Three of the most powerful, yet arguably, over-used words in the American vocabulary. 

Like money when an over abundance is printed- it loses its value, so are the words I love you when casually tossed around . . . they grow stale. 

Last year in Romania I  was re-awakened to God’s love for me. God’s love was not dormant, but in my heart phrases like, “Jesus loves me” or “God loves me unconditionally” lost their luster. I had simply heard them repeated to me over and over and over again since childhood. Their value to me was a head knowledge. 


Okay great, God loves me . . . check. Next item on my super-spiritual, Christian list please . . . 

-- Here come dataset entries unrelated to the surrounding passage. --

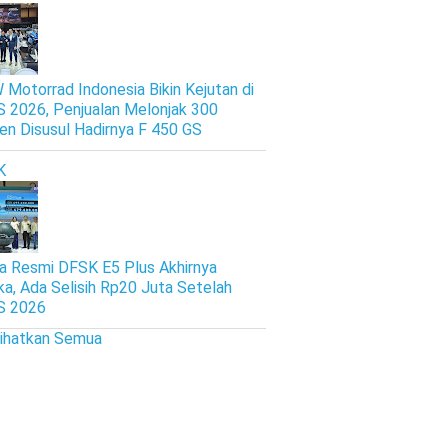
Motorrad Indonesia Bikin Kejutan di
S 2026, Penjualan Melonjak 300
en Disusul Hadirnya F 450 GS
K
a Resmi DFSK E5 Plus Akhirnya
ka, Ada Selisih Rp20 Juta Setelah
S 2026
lihatkan Semua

But then God ignited something different in me as I walked the hills of Romania with him; or asked him to fling stars across the sky just for me . . . and he would! I was no longer content with the level to which I had known or  felt God’s love all these years prior. Something was missing. I was still wanting and searching for something more. That month on the WR, God revealed Himself to me on a deeper level as Father. The deep love a father has for his daughter and it was in that love that I rested and reveled. 

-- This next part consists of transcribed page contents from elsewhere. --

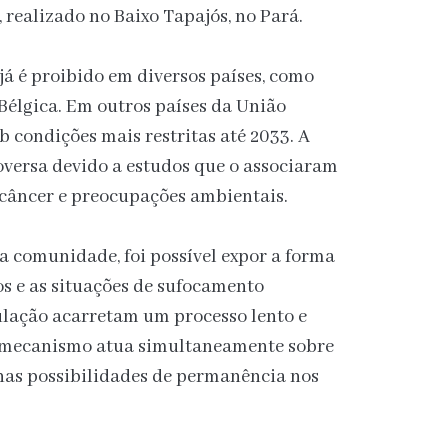
realizado no Baixo Tapajós, no Pará.
o já é proibido em diversos países, como
Bélgica. Em outros países da União
b condições mais restritas até 2033. A
roversa devido a estudos que o associaram
câncer e preocupações ambientais.
da comunidade, foi possível expor a forma
s e as situações de sufocamento
lação acarretam um processo lento e
e mecanismo atua simultaneamente sobre
 nas possibilidades de permanência nos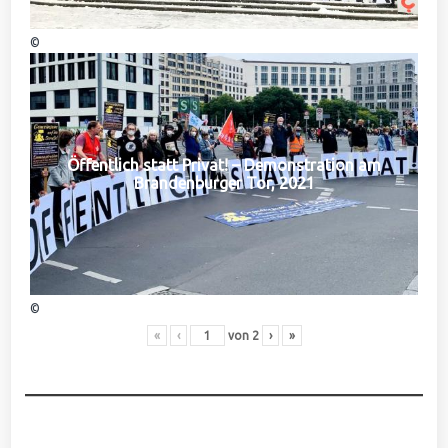
©
Öffentlich statt Privat! – Demonstration am
Brandenburger Tor, 2021
©
«
‹
von
2
›
»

In Khmer class the other day a teammate asked our teacher, “Nek Gruu, bpiiek ‘I love you‘ Khmer taa mut?!” 

(Teacher, the phrase ‘I love you‘ how do you say in Khmer?) 

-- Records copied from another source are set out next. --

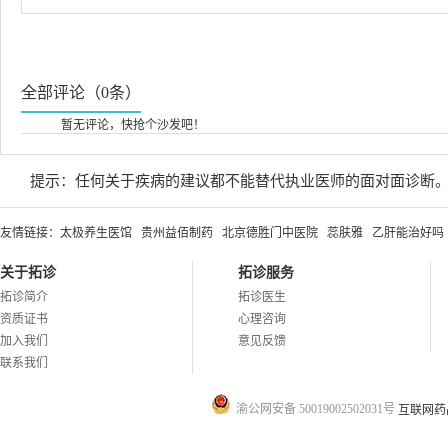
全部评论（0条）
暂无评论，快抢个沙发吧！
提示：任何关于疾病的建议都不能替代执业医师的面对面诊断
友情链接：
太极养生医馆
贵州益佰制药
北京德胜门中医院
蕊肤雅
乙肝能治好吗
关于拓诊
拓诊服务
拓诊简介
拓诊医生
资质证书
心理咨询
加入我们
意见反馈
联系我们
渝公网安备 50019002502031号
互联网药品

She answered, “knyom sroline nek” 


. . . what came next shocked me. 


“But in Khmer, we don’t use really.” 

WHAT?!

She went on to explain. . . sometimes you will hear a husband say to his wife or maybe sometimes a boyfriend to his girlfriend, but really we don’t use it. 

I asked, “What about between parents and children?” 

“No,” she said. “Like, for instance, my mother, she has never said that to me.” 

I came from a world where the words are so tossed around the potential for their potency to diminish is high; into a world where they are so rarely spoken that their value may not fully be recognized.


I have been asking Jesus the question, “What are the effects of both on a people and a culture?!”

In Western culture I see people devaluing themselves- I was one of them once- as a result, we hear God say,  ‘I love you’ but then we tuck that information into the far recesses of our brains or allow it to roll off our backs as we keep on believing lies about our worth. As such, we are not living in the fullness of God. 

Here in Cambodia, I wonder, what will happen when I begin talking to people about the Love of God . . . will they be able to grasp it? How foreign is this concept in Khmer culture? Will they even be able to accept that Creator God, Heavenly Father looks on them and utters these three powerful, little words, “I love you,”  if they have never heard it from their earthly Father?!